Ericsson ve meslektaşları, Berlin konservatuvarındaki büyük öğrencileri iyi olanlardan ayıran bir şey daha gözlemlediler, o zamandan beri neredeyse tamamen göz ardı edilen bir şey: nasıl dinlendikleri.
En iyi performans gösterenler aslında ortalama performans gösterenlerden günde yaklaşık bir saat daha fazla uyudu. Geç uyumuyorlardı. Gün içinde şekerleme yaptıkları için daha fazla uyudu. Elbette çok çeşitlilik vardı, ancak en iyi öğrenciler genellikle sabah en çok ve en uzun süre pratik yapma, öğleden sonra şekerleme yapma ve ardından akşam geç saatlerde ikinci bir pratik yapma düzenini takip ettiler.
Berlin konservatuvarı çalışmasının aldığı tüm ilgiye rağmen, en iyi öğrencilerin deneyimlerinin bu kısmı - uyku düzenleri, boş zamanlarına gösterdikleri özen, zorlu, bilinçli pratiğin gerekli bir tamamlayıcısı olarak bilinçli dinlenmeyi geliştirmeleri - bahsedilmiyor. Outliers'ta Gladwell, olağanüstü performans gösterenlerin pratik yaptığı saat sayısına odaklanıyor ve bu öğrencilerin ayrıca ortalama olarak daha az başarılı akranlarından bir saat daha fazla uyudukları veya şekerleme yaptıkları ve uzun molalar verdikleri gerçeğinden bahsetmiyor.
Gladwell'in Ericsson'ın çalışmasını yanlış yorumladığını söylemek değil; bu kısmı sadece geçiştirdi. Ve çok sayıda arkadaşı var. Herkes uyku ve boş zaman tartışmasını hızlıca okuyor ve 10.000 saat hakkında tartışıyor.

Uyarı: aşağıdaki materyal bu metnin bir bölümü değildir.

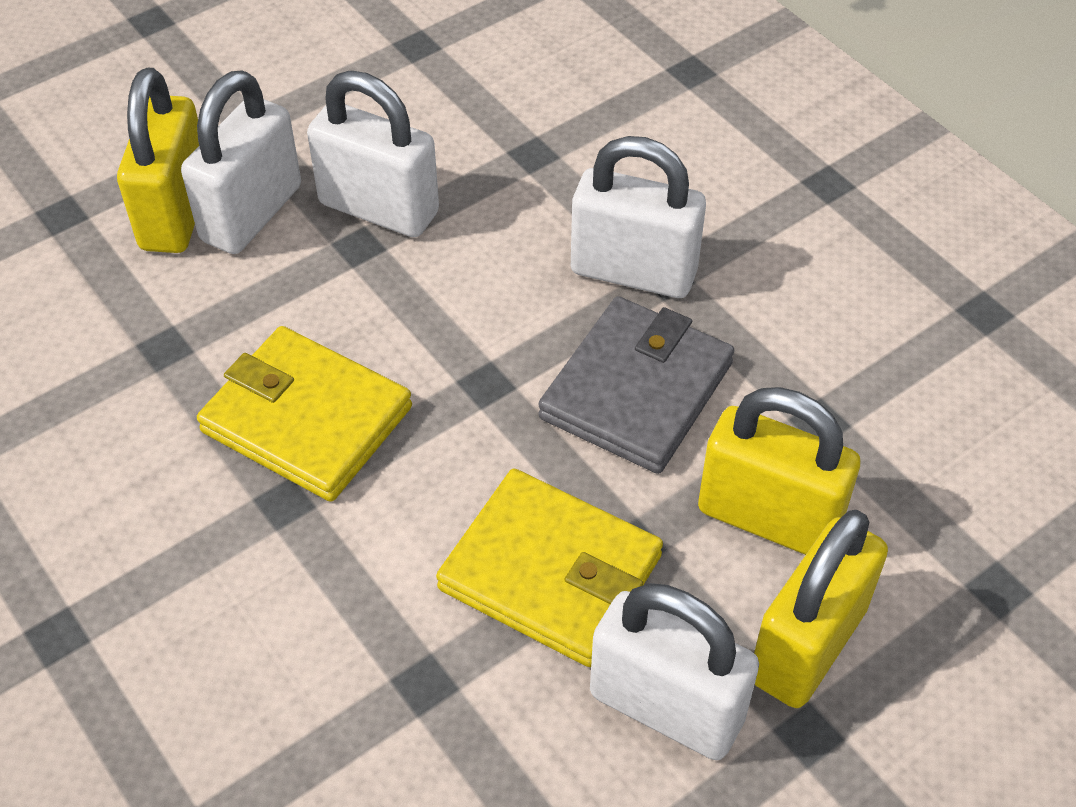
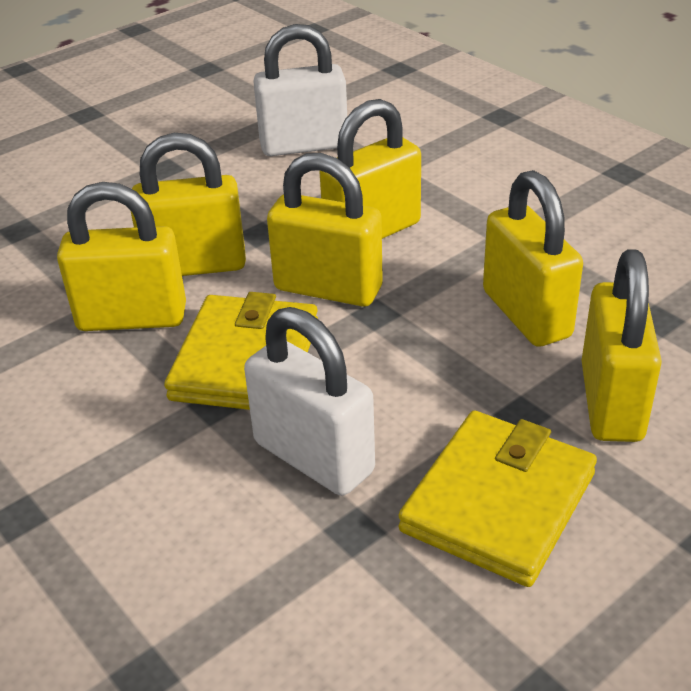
grey wallet: [538,296,734,474] = 1 -> none = 0
white padlock: [181,70,301,254] [307,71,439,237] [571,136,706,298] [590,583,759,760] = 4 -> [244,307,375,496] [253,24,347,156] = 2
yellow padlock: [117,68,199,253] [698,387,860,555] [754,510,888,708] = 3 -> [57,182,186,331] [130,133,246,276] [267,153,383,307] [320,99,421,239] [483,170,583,347] [582,249,662,442] = 6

Bu, bilim insanlarının, akademisyenlerin ve neredeyse hepimizin paylaştığı kör bir noktayı göstermektedir: Odaklanmış çalışmaya takıntılı olma, daha büyük yaratıcılığa giden yolun yaşam ipuçlarıyla döşendiğini, eksantrik alışkanlıklarla desteklendiğini veya Adderall veya LSD ile düzeltildiğini varsayma eğilimi. Dünya standartlarında performansı araştıranlar sadece öğrencilerin spor salonunda veya prova odasında ne yaptıklarına bakarlar. Herkes en açık, ölçülebilir çalışma biçimlerine odaklanır ve bunları daha üretken hale getirmeye çalışır. Performansı ve hayatınızı iyileştirmenin başka yolları olup olmadığını sormazlar.
Dünya standartlarında performansın 10.000 saatlik pratikten sonra geldiğine inanmamızın sebebi budur. Ama bu yanlış. 10.000 saat bilinçli pratik, 12.500 saat bilinçli dinlenme ve 30.000 saat uyku sonrasında gelir.